I’ve been back at work for roughly two weeks now. My kids came back last Thursday and it’s been a whirlwind of activity since then. I’ve made more of a conscious effort to get to know the teachers in my building… on average, they are all about twenty years old than me. Most of them are in their sixties. They all eat lunch in the teacher’s lounge, and last year, there were only enough seats at the table for the teachers. So if I ate in there with them, it meant that I was taking someone’s seat at the table (and I thought lunches were only nerve wracking as a student). I spent 98% of my lunches last year in my office with a book or a TV show on Netflix.
This year, I’m changing my game plan. Some of the teachers have left and been replaced by men. The male teachers rarely eat with the group in the lounge…honestly I don’t know where they eat, maybe outside? In the gym? That’s a manly place to eat, I geuss. Regardless, there’s a spot at the table for me and I’ve come to look forward to lunch alot more.
I really thought I would be bored stiff, working with all these “older” ladies. But I’m not. I’ve found that I’m actually kindred spirits with most of them. The teachers at my school love their families and their kids, and want to spend time with them; but they also are professional and have a career as a teacher. It’s the balance that I never really thought about until I started working in a school. If this past summer has taught me anything, it’s shown me that I don’t think I’ll ever be able to stop working (in some way, shape or form). I find too much fulfillment in having a purpose outside of my duties as a wife and (eventually) a mom to let me do just those things. Now, will I stop working when I have kids? Yes, at least while they’re young. But I’ve already begun thinking about contract work involving home schooled kids which will allow me to have my own hours and work from home. I’m getting ahead of myself though… and I’m way too happy at my current school to think deeply about much else. To round out my discussion on my coworkers: they’re cool cats. And they have really awesome pasta salad recipes.
Lastly, and completely unrelated (Monty Python: And now for something completely different!), I have found yet another incredibly entertaining event at my school to take part of: drug testing. It joins the live action Oregon Trail game and the Egg Babies as one of the best parts about my job.
We do the pee-in-the-cup test. I offered to help this week because our office administrator hates it and I’ve always found this stuff fascinating because I’m twisted. Plus, I wanted to hear all the crazy stories from the drug tester dude. What I wasn’t expecting was how embarrassed the kids would be about it. Guess it’s the super high threshold of bodily function awkwardness that comes from being married to a surgeon and talking about abscesses at the dinner table. Realizing that they were miserable, I jumped on the bandwagon and proceeded to make it even more so. Greeting the kids as they walked in with a big smile and a very loud, “Good morning!!!! Welcome to drug testing!!!! Aren’t you glad to be back in school?!”

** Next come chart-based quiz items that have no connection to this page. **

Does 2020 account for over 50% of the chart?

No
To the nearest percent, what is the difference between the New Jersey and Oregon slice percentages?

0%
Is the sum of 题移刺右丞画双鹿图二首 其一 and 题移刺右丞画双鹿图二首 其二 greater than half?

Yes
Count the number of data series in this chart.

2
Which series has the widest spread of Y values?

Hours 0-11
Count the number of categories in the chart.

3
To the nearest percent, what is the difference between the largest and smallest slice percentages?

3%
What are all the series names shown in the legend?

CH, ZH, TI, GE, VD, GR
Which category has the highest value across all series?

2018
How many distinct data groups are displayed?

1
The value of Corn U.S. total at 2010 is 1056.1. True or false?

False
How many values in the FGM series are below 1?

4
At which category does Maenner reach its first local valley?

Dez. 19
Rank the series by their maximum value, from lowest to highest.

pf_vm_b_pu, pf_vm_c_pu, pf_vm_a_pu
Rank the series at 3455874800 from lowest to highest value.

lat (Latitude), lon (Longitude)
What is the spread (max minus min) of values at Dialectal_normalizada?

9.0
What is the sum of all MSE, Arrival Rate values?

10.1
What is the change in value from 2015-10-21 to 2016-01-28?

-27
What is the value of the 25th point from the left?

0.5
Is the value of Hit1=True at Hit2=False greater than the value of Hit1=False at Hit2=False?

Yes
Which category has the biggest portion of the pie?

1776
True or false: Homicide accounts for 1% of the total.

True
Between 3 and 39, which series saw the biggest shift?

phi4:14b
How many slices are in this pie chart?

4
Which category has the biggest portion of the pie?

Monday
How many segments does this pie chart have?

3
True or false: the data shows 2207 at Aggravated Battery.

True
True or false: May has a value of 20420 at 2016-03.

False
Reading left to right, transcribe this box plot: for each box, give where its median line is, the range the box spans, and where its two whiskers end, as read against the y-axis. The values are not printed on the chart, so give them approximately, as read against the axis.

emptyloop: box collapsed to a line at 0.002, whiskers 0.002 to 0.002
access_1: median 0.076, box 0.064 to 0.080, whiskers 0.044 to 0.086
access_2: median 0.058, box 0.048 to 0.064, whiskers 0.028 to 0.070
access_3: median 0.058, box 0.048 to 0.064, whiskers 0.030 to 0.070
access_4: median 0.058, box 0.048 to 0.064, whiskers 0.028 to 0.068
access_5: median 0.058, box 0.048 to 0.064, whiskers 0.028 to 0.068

The kid have to remove everything from their pockets so we know they don’t sneak someone else’s urine into the bathroom. Bless his heart, one of the boys thought it was like going through the airport scanners and asked me if he needed to remove his watch. I told him that if he had managed to hide two ounces of someone else’s urine in his watch, that he deserved an A for effort.
Per usual, the kids were great and there weren’t any issues. It makes the job and the teasing alot more fun when there are good kids that you don’t have to worry about.
Next up? Homecoming week is at the end of next month, and we have a field trip scheduled for November. But before that, we have a week at the beach to celebrate our one year anniversary. Maybe I’ll ask the teachers for some beach tips.